Amazon reportedly pushed USPS to install a mailbox outside its Alabama warehouse, a move the union could use to challenge the outcome of the vote

Grace Kay
·3 min read
  • Amazon pushed USPS to install mailbox at a warehouse, according to emails obtained by a union.

  • The mailbox could be seen as a tactic to deter workers from voting to unionize.

  • The union could argue to overturn a negative vote result by citing the emails.

  • See more stories on Insider's business page.

Amazon pushed the US Postal Service to install a mailbox outside its Bessemer, Alabama, warehouse, according to emails obtained via a Freedom of Information Act request by a union and first reported by The Washington Post.

Over the past seven weeks, employees have been voting whether to form the first Amazon union in the US. The emails could have an influence on the union vote at the warehouse after they were obtained by the Retail, Wholesale, and Department Store Union (RWDSU), The Post reported.

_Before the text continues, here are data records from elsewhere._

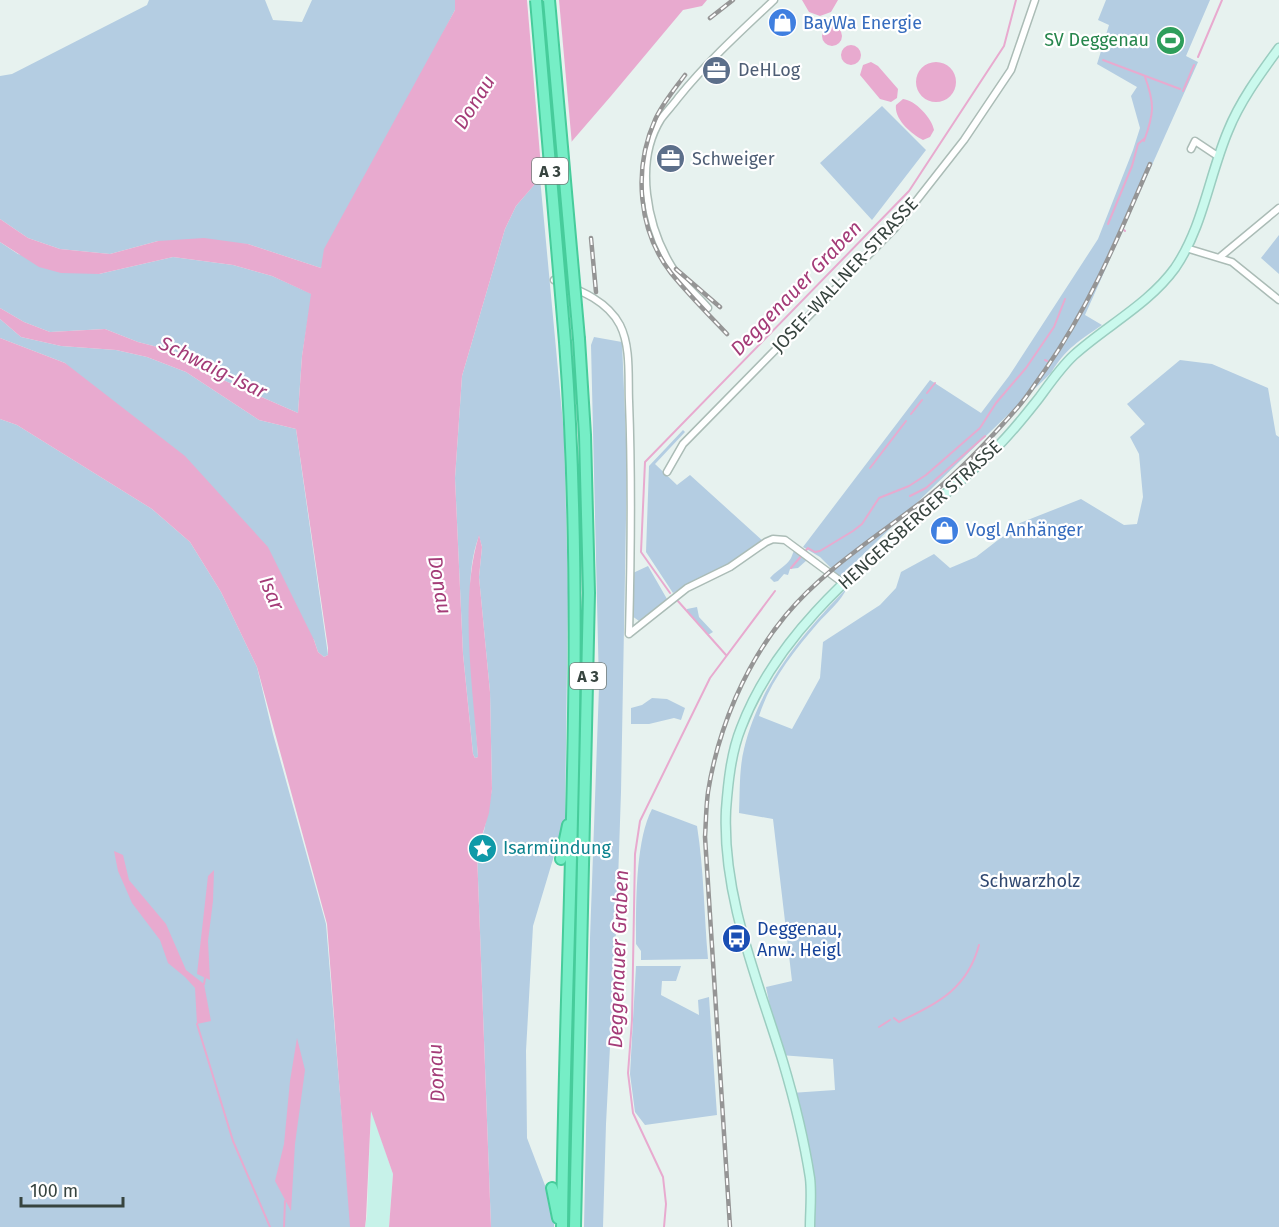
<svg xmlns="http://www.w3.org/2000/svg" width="1279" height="1227" font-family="'Fira Sans',sans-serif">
	<rect width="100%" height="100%" fill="#e7f2ef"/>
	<path fill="#b4cde2" d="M149,0H265L273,20L302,22L312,0H455V10L321,268L248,244L158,241L110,254L60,249L28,238L0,219V76L12,74L147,5Z
		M1106,0H1210L1186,56L1198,62L1085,315L1102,325C1080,340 1065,349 1051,373L840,577L820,557L803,547L930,380L981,413L1009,376L1098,239L1133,150L1140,128L1131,96L1137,87L1097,64L1109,25L1098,20Z
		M882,106L926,150L872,220L820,163Z
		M540,178L564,434L568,592L565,819L533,926L526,1051L527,1138L554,1209V1227H491L477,852L478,845L484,831L492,789L490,692L479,577L482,547L479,536C467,568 470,603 472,637C473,677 475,717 478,757L475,758L473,754L463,654L455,478L462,376L505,229L516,206Z
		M1279,235V274L1261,258Z
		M0,242L18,254L99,274L173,257L233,265L272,276L312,294L302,356L298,413L198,369L173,351L138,342L105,329L50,332L24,322L0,308Z
		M0,319L21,337L61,346L116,350L147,357L186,372L259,420L296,429L328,655L324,657L318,652L314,640L65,363L0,338Z
		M594,337L622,342L627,464L621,792L617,911L606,1124L603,1227H584L590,938L599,687L591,345Z
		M1180,360L1212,364L1268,388L1276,435L1279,437V1227H810V1179L791,1093L835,1090L833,1059L780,1055L766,987L792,981L773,819L739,813C740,793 739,769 744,749C759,685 802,634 847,588C841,601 828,612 818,623C794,651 770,681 759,716L792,729L820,678L823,642L880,605L896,588L901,572L934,554L950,568L976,557L1020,523L1081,499L1124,525L1137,524L1143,497L1139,454L1130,437L1145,424L1127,404Z
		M0,419L17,425L152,509L190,542L221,592L257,667L273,734L326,924L351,1227H0Z
		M683,430L685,432L655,464L677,485L690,475L764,542L743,557L673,593L646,552L649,466Z
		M794,551H797L807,560L798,568L790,569L788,575L784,574L778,581L774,582L770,578C776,571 784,567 789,561C792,558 792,554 794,551Z
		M648,566L667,599L655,611L639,621L632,616L633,573Z
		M697,607L699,617L713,632L708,635L687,611V609Z
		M652,698L667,699L685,708L681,720L674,718L649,724H631V708L642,705Z
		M652,809L697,826C704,870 704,914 708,959L641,960V951L636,944C636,907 635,841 652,809Z
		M636,966H681L676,981H662L661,995L699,1015L698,1000L709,997L717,1115L645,1125L635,1112L630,1074Z"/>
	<path fill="#c7f2e9" d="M371,1109L393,1174L389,1227H365L367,1216Z"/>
	<path fill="#e8aacf" d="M455,0H707L702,6L683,10L611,96L516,206L505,229L462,376L455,478L463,654L473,754L475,758L478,757C473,688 459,600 479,535L482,547L479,577L490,692L492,789L489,813L477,852L491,1227H389L393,1174L371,1111L366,1219L365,1227H350L327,924L257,667L221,592L190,542L152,509L17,425L0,419V338L65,363L185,456L268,547L314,640L318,652L324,657L328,655V648L296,429L259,420L186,372L147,357L116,350L61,346L21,337L0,319V308L24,322L50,332L105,329L138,342L173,351L198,369L298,413L302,356L311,294L272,276L233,265L173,257L99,274L61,273L39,267L0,242V219L28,238L60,249L110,254L158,241L204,238L248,244L321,268L324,249L455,10Z
		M802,0H838L831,12L820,16L809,12Z
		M822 36a10 10 0 1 1 20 0a10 10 0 1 1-20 0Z
		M841 55a10 10 0 1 1 20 0a10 10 0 1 1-20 0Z
		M916 82a20 20 0 1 1 40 0a20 20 0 1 1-40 0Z
		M871,62L878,66L898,89L897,98L891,102L880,99L860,75L863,65Z
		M903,99C915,100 932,118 934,130L930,137L923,140C911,134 894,119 896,105Z
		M114,851L123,855L129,880L166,924L186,970L204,984L211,1021L197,1024L195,988L185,977L168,963L160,940L132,903L118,871Z
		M214,870L213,901L208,941L210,980L197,974L208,876Z
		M297,1038L305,1070L295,1144L291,1211L275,1181L284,1144L290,1081Z"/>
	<path fill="#e7f2ef" d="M527,0H559L572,145L542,179Z"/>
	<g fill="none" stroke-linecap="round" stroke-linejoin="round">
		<path stroke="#e8aacf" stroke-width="2" d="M1198,57L1222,0
			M1103,60L1180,89
			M1183,91L1194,65
			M1144,141C1154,114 1155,104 1145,77
			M1108,224L1132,166L1138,144L1145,138
			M1124,230L1125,231
			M1045,360L1047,361
			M927,393L935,383
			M911,414L922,400
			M870,468L906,421
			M910,496L926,488L985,436
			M791,568L808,548L815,552L820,551L853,531L862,524L879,498L909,486L926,475L980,428L996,403L1026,368L1054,327L1065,299
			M670,593L641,552L645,462L909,191L1004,46L1016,0
			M677,600L726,655
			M204,984L205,978
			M894,1018L899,1022C937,1003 967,990 979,945
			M197,1024L233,1141L270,1227
			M879,1027L890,1020
			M284,1227L285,1201
			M664,1227L666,1204L663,1177L633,1113L628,1073L632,1020L635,854L640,821L710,678L775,591"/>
		<defs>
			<path id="street" d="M1191,149L1195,141L1219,157
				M1186,248L1232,262L1279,300
				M1220,257L1279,208
				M554,280C579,290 607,300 620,325C631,347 628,377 629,401C632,479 631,556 629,634
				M708,308C697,295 681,282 672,267C647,227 634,162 661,119C666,112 673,105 678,98C707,62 741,31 774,0
				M667,472L683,444L895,228L964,140L1011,70L1035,0
				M629,634L687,588L730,567L766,542L773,539L785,540L843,583"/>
			<path id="secondary" d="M810,1227C810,1211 812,1194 810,1178C804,1139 794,1099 783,1062C758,980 722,897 726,810C728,783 731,753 741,728C787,607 904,537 993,451C1010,435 1024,417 1039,398C1050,383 1061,367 1074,355C1106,326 1149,304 1175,268C1203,227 1209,176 1228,131C1240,101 1260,74 1279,48"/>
			<path id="highway" d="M561,859L568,825
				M552,1188L558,1218
				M562,1227C565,932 587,636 565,342
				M575,1227L589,593L585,435L579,339"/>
		</defs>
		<use href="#street" stroke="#abbcb6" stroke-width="9"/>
		<use href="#secondary" stroke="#9bcdc0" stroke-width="11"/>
		<use href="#highway" stroke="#47cc9b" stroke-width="14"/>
		<use href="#street" stroke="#fff" stroke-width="6"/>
		<use href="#secondary" stroke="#caf9ed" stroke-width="8"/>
		<use href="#highway" stroke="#76eec6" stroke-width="10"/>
		<defs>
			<path id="rail" d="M710,18L733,0
				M685,75C674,90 662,104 655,120C633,169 638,231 671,273C688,294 708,314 727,334
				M591,238L596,292
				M676,269L720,307
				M730,1227L705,837C706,822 706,807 708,792C718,729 745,664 786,615C825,568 881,534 929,496C961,470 991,438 1018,407C1028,396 1036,382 1045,370C1090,306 1119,235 1150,164"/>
		</defs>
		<use href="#rail" stroke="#959595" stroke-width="4.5"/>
		<use href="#rail" stroke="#fff" stroke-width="2" stroke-dasharray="7" stroke-linecap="butt"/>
		<defs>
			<path id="highway-bridge" d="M536,0L565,342
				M549,0L579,339"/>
		</defs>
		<use href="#highway-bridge" stroke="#47cc9b" stroke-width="14" stroke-linecap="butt"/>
		<use href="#highway-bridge" stroke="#76eec6" stroke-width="10"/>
	</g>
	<defs>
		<symbol id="shop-disc" viewBox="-11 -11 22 22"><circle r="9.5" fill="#3f7fe0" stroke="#fff"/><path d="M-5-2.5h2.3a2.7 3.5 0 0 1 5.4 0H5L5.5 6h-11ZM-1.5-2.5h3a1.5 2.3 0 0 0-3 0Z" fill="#fff"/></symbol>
		<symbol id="stadium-disc" viewBox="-11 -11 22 22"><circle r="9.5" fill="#2e9e5b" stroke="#fff"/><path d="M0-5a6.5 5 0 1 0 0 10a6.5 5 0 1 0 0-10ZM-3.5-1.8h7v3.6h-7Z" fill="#fff"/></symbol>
		<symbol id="office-disc" viewBox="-11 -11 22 22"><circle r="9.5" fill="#5c6f8a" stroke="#fff"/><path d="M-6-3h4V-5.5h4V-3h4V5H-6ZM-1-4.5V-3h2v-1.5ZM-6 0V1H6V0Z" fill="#fff"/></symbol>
		<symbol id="sight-disc" viewBox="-11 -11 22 22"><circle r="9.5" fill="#0f9aa8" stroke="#fff"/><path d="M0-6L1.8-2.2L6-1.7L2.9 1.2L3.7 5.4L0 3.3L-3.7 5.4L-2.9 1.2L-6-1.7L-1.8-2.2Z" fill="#fff"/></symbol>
		<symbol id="bus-disc" viewBox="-11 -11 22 22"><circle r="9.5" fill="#1a4fb4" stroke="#fff"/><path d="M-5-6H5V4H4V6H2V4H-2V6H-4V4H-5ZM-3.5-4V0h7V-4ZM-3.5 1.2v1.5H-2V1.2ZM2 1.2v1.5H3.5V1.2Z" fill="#fff"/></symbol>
	</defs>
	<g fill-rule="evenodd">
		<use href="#shop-disc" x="766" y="6" width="33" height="33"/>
		<use href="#stadium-disc" x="1154" y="24" width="33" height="33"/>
		<use href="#office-disc" x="700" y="54" width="33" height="33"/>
		<use href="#office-disc" x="654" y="142" width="33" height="33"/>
		<use href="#shop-disc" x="928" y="514" width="33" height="33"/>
		<use href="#sight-disc" x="466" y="832" width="33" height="33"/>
		<use href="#bus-disc" x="720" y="922" width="33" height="33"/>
	</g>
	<g text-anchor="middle" stroke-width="4.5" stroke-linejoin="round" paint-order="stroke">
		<g fill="#fff" stroke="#737c79" stroke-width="1.5">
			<rect x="532" y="158" width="36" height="26" rx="4.5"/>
			<rect x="570" y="663" width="36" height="26" rx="4.5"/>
		</g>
		<g font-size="16" font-weight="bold" fill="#37443f">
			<text x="550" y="177">A 3</text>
			<text x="588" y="682">A 3</text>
		</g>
		<g font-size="18" fill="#366cbe" stroke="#fff" text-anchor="start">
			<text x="803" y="29">BayWa Energie</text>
			<text x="966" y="536">Vogl Anhänger</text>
		</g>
		<g font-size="18" fill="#27864d" stroke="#fff" text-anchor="end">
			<text x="1149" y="46">SV Deggenau</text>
		</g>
		<g font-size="18" fill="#4e5e75" stroke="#fff" text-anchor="start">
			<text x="738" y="76">DeHLog</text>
			<text x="692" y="165">Schweiger</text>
		</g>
		<g font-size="18" fill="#37443f" stroke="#fff">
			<text transform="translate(845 275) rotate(-47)" y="6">JOSEF-WALLNER-STRASSE</text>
			<text transform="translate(920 515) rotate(-42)" y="6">HENGERSBERGER STRASSE</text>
		</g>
		<g font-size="18" fill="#0d838f" stroke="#fff" text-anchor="start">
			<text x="503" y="854">Isarmündung</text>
		</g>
		<g font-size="18" fill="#304870" stroke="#fff">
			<text x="1030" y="887">Schwarzholz</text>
		</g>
		<g font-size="18" fill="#164399" stroke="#fff" text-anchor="start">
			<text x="757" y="935">Deggenau,<tspan x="757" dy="21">Anw. Heigl</tspan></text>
		</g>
		<g font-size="20" font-style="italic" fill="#a43c78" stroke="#fff">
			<text transform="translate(474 102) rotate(-58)" y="7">Donau</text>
			<text transform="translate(796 288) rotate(-46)" y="7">Deggenauer Graben</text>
			<text transform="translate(213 367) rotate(26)" y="7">Schwaig-Isar</text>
			<text transform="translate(440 585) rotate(80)" y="7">Donau</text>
			<text transform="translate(272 593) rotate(67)" y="7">Isar</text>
			<text transform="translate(618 959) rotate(-88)" y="7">Deggenauer Graben</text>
			<text transform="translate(436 1073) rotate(-93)" y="7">Donau</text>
		</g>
	</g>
	<path d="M21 1197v9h102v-9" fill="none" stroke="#37443f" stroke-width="3"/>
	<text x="30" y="1197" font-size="18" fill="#37443f" stroke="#ffffff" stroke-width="4.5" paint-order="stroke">100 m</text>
</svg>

The group is working to represent nearly 6,000 Amazon employees at the Alabama site in a historic union battle that could set a precedent for other companies.

More than 3,000 workers cast ballots, according to the union, and hundreds have been challenged, mostly by Amazon. The National Labor Relations Board (NLRB) began its public count of the votes on Thursday. After the first day of counting, the "no" votes against were leading by almost 2-1 with about 1,000 voting against the union and 400 voting in favor of it.

The union has issued complaints about the mailbox in the past, as the mailbox was installed in February, not long before the start of the mail-in ballot process at the warehouse.

When the mailbox was set up, Amazon blasted workers with emails and texts telling them to "vote no" and put their ballots in the on-site mailbox, Vice's Motherboard reported.

At the time, the union said the mailbox could make it seem as if Amazon itself would directly see the ballots - a move that could deter employees from voting.

Before the installation of the mailbox, the NLRB rejected the company's request for employees to vote in person at the warehouse. Instead, the organization opted to allow workers to vote via mail only.

The Washington Post reported that if the union lost the vote, the emails - which showed Amazon told USPS to get the mailbox up as soon as possible - could be used to challenge the result of the vote, as it could be seen as a tactic to prevent workers from voting.

"We said from the beginning that we wanted all employees to vote and proposed many different options to try and make it easy," an Amazon spokesperson told Insider. "The RWDSU fought those at every turn and pushed for a mail-only election, which the NLRB's own data showed would reduce turnout. This mailbox - which only the USPS had access to - was a simple, secure, and completely optional way to make it easy for employees to vote, no more and no less."

"The box that was installed - a Centralized Box Unit (CBU) with a collection compartment - was suggested by the Postal Service as a solution to provide an efficient and secure delivery and collection point," a USPS spokesperson told Insider.

The mailbox will likely become increasingly controversial as votes continue to get tallied — especially if they continue to swing in Amazon's favor.

"It's fairly common for there to be unfair labor practice charges at the end of a contentious election like this," John Logan, a labor and employment professor at San Francisco State University who specializes in tactics companies use to defeat union drives, previously told Insider. He added that it's "fairly difficult" to predict how the NLRB will ultimately rule on those charges.

RWDSU President Stuart Appelbaum told The Washington Post that the emails showed Amazon felt it was "above the law."

"They did this because it provided a clear ability to intimidate workers," Appelbaum said.

Amazon has historically acted against unionization at its warehouses, employing tactics such as posting anti-union signs at its warehouses and holding meetings designed to convince workers to vote against the union.